Monday, January 04, 2021

"This is a Little Princess"



She had chosen a Disney princess book for me to read to her, but we were mostly just talking our way through the pages. I was pretty certain she hadn't seen the movie, but she nevertheless seemed to know a lot about the characters and the story. I turned a page and she remarked, "That's a little Snow White."

"Yes, but she's bigger than the dwarfs."

"They're little too. On the other page they were big."

We flipped back to find the same characters, but framed to appear closer to the reader. I said, "Oh, that Snow White isn't little, she's just farther away."

She furrowed her brows at the picture for a moment, then said, "She is little."

"Yes, she looks smaller because she's farther away.

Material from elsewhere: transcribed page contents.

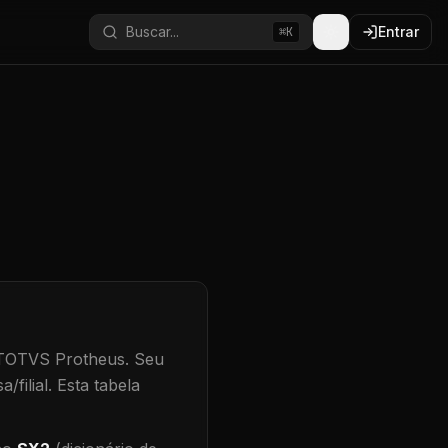
Buscar...
Entrar
⌘K
 TOTVS Protheus.
Seu
/filial
.
Esta tabela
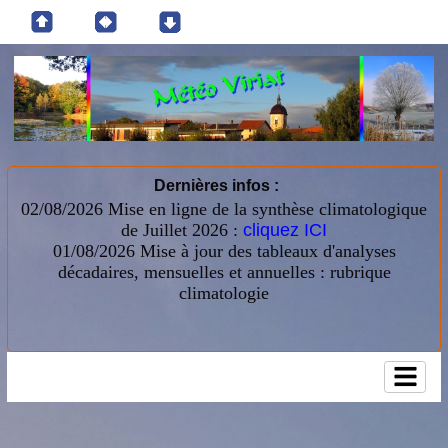
Dernières infos :
02/08/2026 Mise en ligne de la synthèse climatologique
de Juillet 2026 :
cliquez ICI
01/08/2026
Mise à jour des tableaux d'analyses
décadaires, mensuelles et annuelles : rubrique
climatologie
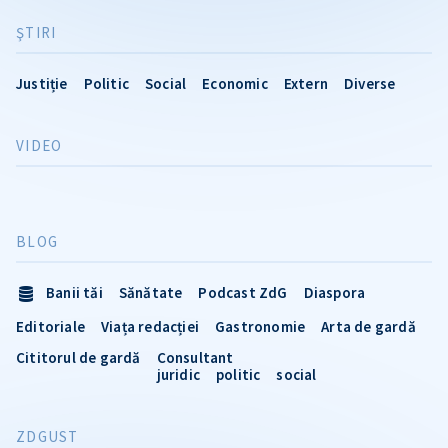
ŞTIRI
Justiție
Politic
Social
Economic
Extern
Diverse
VIDEO
BLOG
Banii tăi
Sănătate
Podcast ZdG
Diaspora
Editoriale
Viața redacției
Gastronomie
Arta de gardă
Cititorul de gardă
Consultant
juridic
politic
social
ZDGUST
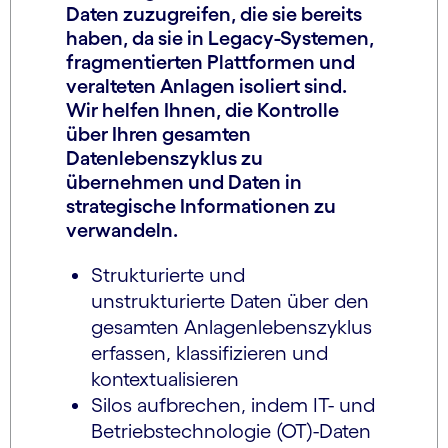
Daten zuzugreifen, die sie bereits
haben, da sie in Legacy-Systemen,
fragmentierten Plattformen und
veralteten Anlagen isoliert sind.
Wir helfen Ihnen, die Kontrolle
über Ihren gesamten
Datenlebenszyklus zu
übernehmen und Daten in
strategische Informationen zu
verwandeln.
Strukturierte und
unstrukturierte Daten über den
gesamten Anlagenlebenszyklus
erfassen, klassifizieren und
kontextualisieren
Silos aufbrechen, indem IT- und
Betriebstechnologie (OT)-Daten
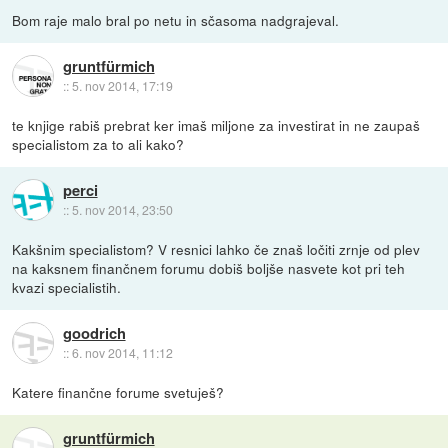
Bom raje malo bral po netu in sčasoma nadgrajeval.
gruntfürmich
::
5. nov 2014, 17:19
te knjige rabiš prebrat ker imaš miljone za investirat in ne zaupaš
specialistom za to ali kako?
perci
::
5. nov 2014, 23:50
Kakšnim specialistom? V resnici lahko če znaš ločiti zrnje od plev
na kaksnem finančnem forumu dobiš boljše nasvete kot pri teh
kvazi specialistih.
goodrich
::
6. nov 2014, 11:12
Katere finančne forume svetuješ?
gruntfürmich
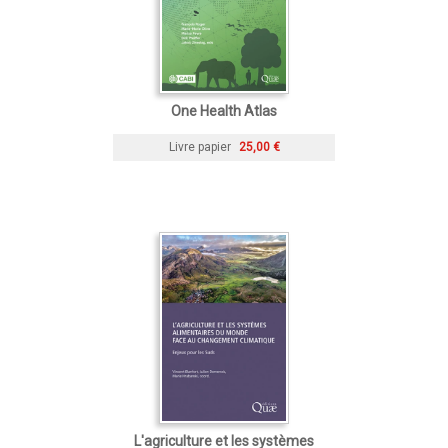
One Health Atlas
Livre papier
25,00 €
L'agriculture et les systèmes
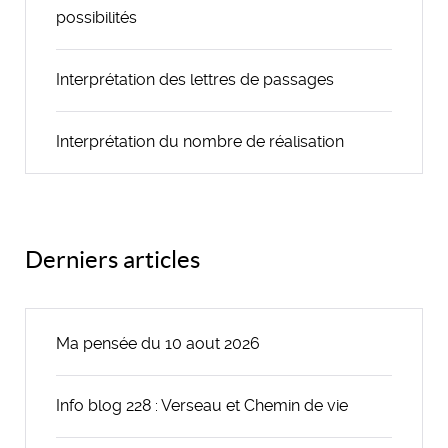
possibilités
Interprétation des lettres de passages
Interprétation du nombre de réalisation
Derniers articles
Ma pensée du 10 aout 2026
Info blog 228 : Verseau et Chemin de vie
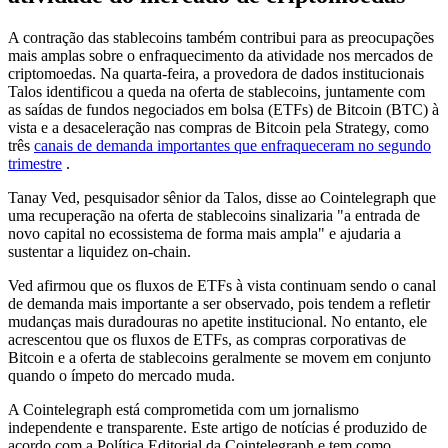
A contração das stablecoins também contribui para as preocupações
mais amplas sobre o enfraquecimento da atividade nos mercados de
criptomoedas. Na quarta-feira, a provedora de dados institucionais
Talos identificou a queda na oferta de stablecoins, juntamente com
as saídas de fundos negociados em bolsa (ETFs) de Bitcoin (BTC) à
vista e a desaceleração nas compras de Bitcoin pela Strategy, como
três
canais de demanda importantes que enfraqueceram no segundo
trimestre
.
Tanay Ved, pesquisador sênior da Talos, disse ao Cointelegraph que
uma recuperação na oferta de stablecoins sinalizaria "a entrada de
novo capital no ecossistema de forma mais ampla" e ajudaria a
sustentar a liquidez on-chain.
Ved afirmou que os fluxos de ETFs à vista continuam sendo o canal
de demanda mais importante a ser observado, pois tendem a refletir
mudanças mais duradouras no apetite institucional. No entanto, ele
acrescentou que os fluxos de ETFs, as compras corporativas de
Bitcoin e a oferta de stablecoins geralmente se movem em conjunto
quando o ímpeto do mercado muda.
A Cointelegraph está comprometida com um jornalismo
independente e transparente. Este artigo de notícias é produzido de
acordo com a Política Editorial da Cointelegraph e tem como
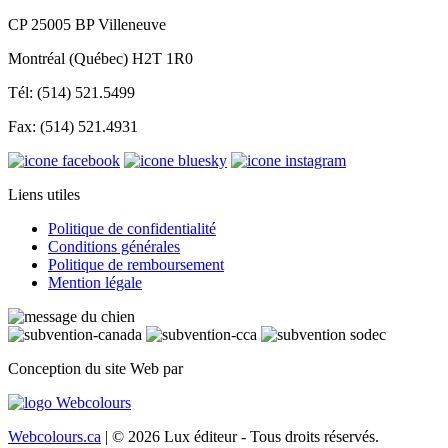
CP 25005 BP Villeneuve
Montréal (Québec) H2T 1R0
Tél: (514) 521.5499
Fax: (514) 521.4931
Liens utiles
Politique de confidentialité
Conditions générales
Politique de remboursement
Mention légale
Conception du site Web par
Webcolours.ca
| © 2026 Lux éditeur - Tous droits réservés.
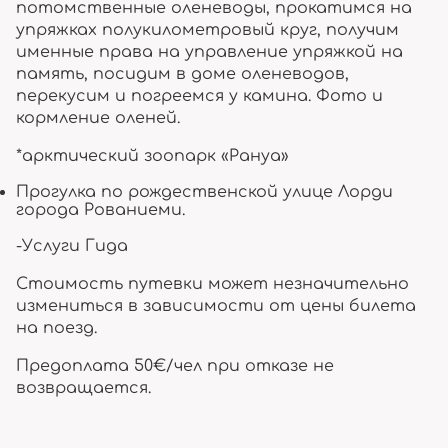
потомственные оленеводы, прокатимся на
упряжках полукилометровый круг, получим
именные права на управление упряжкой на
память, посидим в доме оленеводов,
перекусим и погреемся у камина. Фото и
кормление оленей.
*арктический зоопарк «Рануа»
Прогулка по рождественской улице Лорди
города Рованиеми.
-Услуги Гида
Стоимость путевки может незначительно
измениться в зависимости от цены билета
на поезд.
Предоплата 50€/чел при отказе не
возвращается.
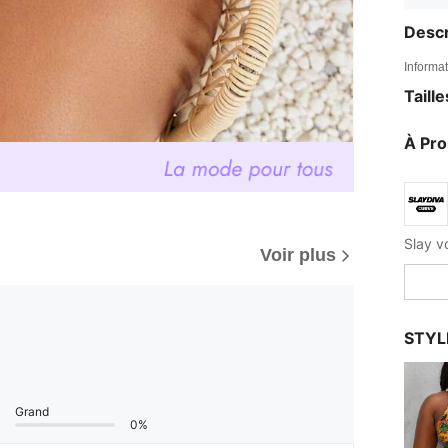
Descr
Informat
Taill
À Pr
Voir plus
STYL
Grand
0%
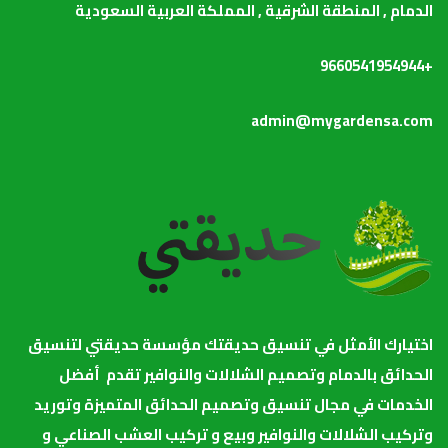
الدمام , المنطقة الشرقية , المملكة العربية السعودية
+9660541954944
admin@mygardensa.com
اختيارك الأمثل في تنسيق حديقتك مؤسسة حديقتي لتنسيق
الحدائق بالدمام وتصميم الشلالات والنوافير تقدم أفضل
الخدمات في مجال تنسيق وتصميم الحدائق المتميزة وتوريد
وتركيب الشلالات والنوافير وبيع و تركيب العشب الصناعي و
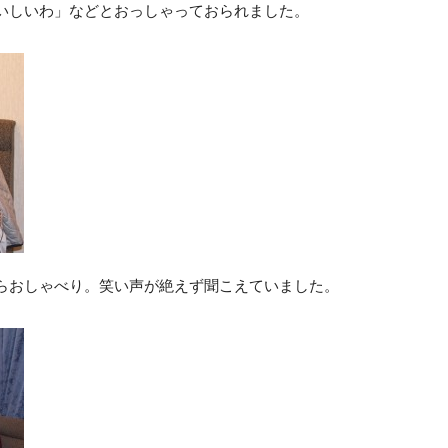
いしいわ」などとおっしゃっておられました。
らおしゃべり。笑い声が絶えず聞こえていました。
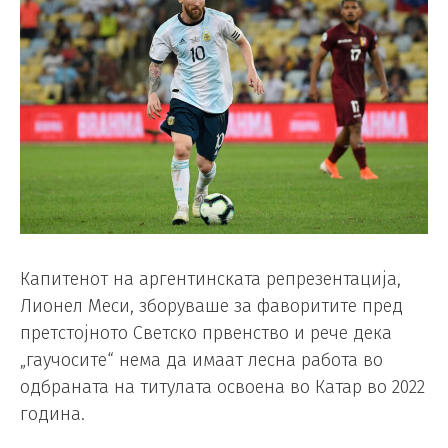
Капитенот на аргентинската репрезентација,
Лионел Меси, зборуваше за фаворитите пред
претстојното Светско првенство и рече дека
„гаучосите“ нема да имаат лесна работа во
одбраната на титулата освоена во Катар во 2022
година.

This one looks bigger because she's so close."

The girl looked at me like I was crazy. "This," she said pointedly while pointing, "is a big princess. And this," jabbing her finger at the other page, "is a little princess." She bent and rumpled the pages so that we could see both at the same time. Of course, she was right. One of the drawings of Snow White was a smaller figure than the other. I knew that the artists had done this to represent perspective in a two-dimensional depiction, but when the ink hit the paper, as this girl was accurately pointing out, they were, objectively, different sizes: one large and one small.

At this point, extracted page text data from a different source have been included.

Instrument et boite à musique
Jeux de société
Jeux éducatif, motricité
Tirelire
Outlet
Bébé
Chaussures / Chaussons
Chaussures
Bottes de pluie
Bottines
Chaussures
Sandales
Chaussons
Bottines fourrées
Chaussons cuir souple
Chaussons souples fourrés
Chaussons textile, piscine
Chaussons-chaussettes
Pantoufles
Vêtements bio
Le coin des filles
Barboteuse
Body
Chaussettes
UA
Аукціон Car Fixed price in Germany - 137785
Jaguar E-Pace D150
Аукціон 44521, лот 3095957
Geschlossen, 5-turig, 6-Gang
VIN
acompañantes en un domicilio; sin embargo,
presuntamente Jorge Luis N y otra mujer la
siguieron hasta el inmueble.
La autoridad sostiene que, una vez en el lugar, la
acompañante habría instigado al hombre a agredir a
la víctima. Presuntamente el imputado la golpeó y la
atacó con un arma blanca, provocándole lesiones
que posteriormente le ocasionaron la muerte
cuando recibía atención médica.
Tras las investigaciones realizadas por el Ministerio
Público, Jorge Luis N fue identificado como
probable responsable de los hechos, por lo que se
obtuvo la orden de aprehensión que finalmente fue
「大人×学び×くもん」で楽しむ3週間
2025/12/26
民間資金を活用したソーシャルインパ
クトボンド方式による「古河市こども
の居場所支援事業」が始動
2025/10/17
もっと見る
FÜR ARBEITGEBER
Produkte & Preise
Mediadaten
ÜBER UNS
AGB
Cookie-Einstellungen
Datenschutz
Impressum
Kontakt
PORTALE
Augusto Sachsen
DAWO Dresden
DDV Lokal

I had simply bought into an artistic convention for creating the illusion of depth. I was the one seeing what was not there. She, in this case, was the hard-headed pragmatist. I said, "You're right. This princess drawing is small and the other one is big."

Satisfied with my capitulation to reality, she returned to the the project of talking our way through the book. "I like the big one better. She's nicer."

"I think she looks worried."

She studied the big face for a moment, then flipped to the page with the small princess. "She looks worried AND nice, but the little one has a mean face. See?" 

"I think her face is like that because she's disappointed with the dwarfs. They did something she didn't like."

"She's the mean one."

I should have seen this one coming, but I stepped right into it, "Well, she's the same princess. On this page she's feeling worried and nice, then on this page she's feeling frustrated."

"They are not the same. This one is nice and this one is mean."

And again, she was right. I wasn't seeing what was on the page like she was -- two similar, yet distinct princesses -- but rather an illusion created by the convention of representing characters on sequential pages to represent a person doing and feeling over time.

It reminded me of the line from The Little Prince, "The grown-ups never understand anything by themselves, and, for children, it's tiresome giving them explanations." And indeed she had seemed somewhat exasperated with me. So much of what we perceive as the "real world" are illusions of this sort, fictions upon which we've built our collective perspective on how the world works. There was a time, most of human existence in fact, when artists didn't understand creating perspective on a 2-D surface and the rest of us would have been incapable of seeing it even if they did. The whole idea of a world being contained within the pages of a book would have been beyond comprehension. We like to think of ourselves as realists, but since, as this girl shows, reality is always a matter of perspective, we really live in a world of illusion. 

It's a shame that so much of what passes for teaching is simply "correcting" children when they are "wrong," compelling them to adopt our own staid, agreed upon illusions about a world that can change with the turn of a page. What if we honored children's illusions as much as we honored our own? Imagine what we might discover about ourselves and our world.